**Your instructions**
Copy every line from the records below that carries the word "display".

**Information given**

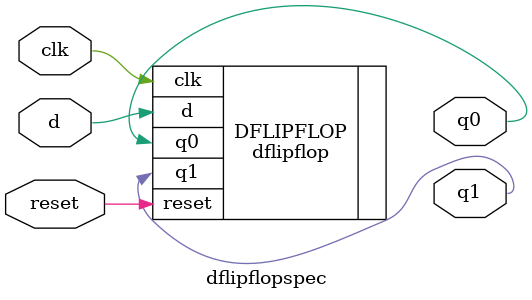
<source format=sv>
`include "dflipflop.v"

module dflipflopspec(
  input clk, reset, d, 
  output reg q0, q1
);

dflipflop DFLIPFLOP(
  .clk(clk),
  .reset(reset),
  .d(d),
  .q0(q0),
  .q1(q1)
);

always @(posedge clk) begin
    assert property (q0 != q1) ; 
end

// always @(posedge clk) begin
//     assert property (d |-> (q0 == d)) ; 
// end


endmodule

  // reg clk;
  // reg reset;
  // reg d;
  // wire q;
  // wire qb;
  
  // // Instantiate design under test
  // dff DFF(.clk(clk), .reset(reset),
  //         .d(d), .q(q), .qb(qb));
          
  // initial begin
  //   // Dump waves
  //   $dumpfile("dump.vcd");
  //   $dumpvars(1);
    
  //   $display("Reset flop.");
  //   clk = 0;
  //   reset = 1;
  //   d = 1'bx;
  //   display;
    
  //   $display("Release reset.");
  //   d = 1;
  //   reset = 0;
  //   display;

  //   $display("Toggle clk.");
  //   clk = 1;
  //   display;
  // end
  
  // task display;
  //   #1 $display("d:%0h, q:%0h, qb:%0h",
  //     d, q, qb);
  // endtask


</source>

**Finished exercise**
  //   $display("Reset flop.");
  //   display;
  //   $display("Release reset.");
  //   display;
  //   $display("Toggle clk.");
  //   display;
  // task display;
  //   #1 $display("d:%0h, q:%0h, qb:%0h",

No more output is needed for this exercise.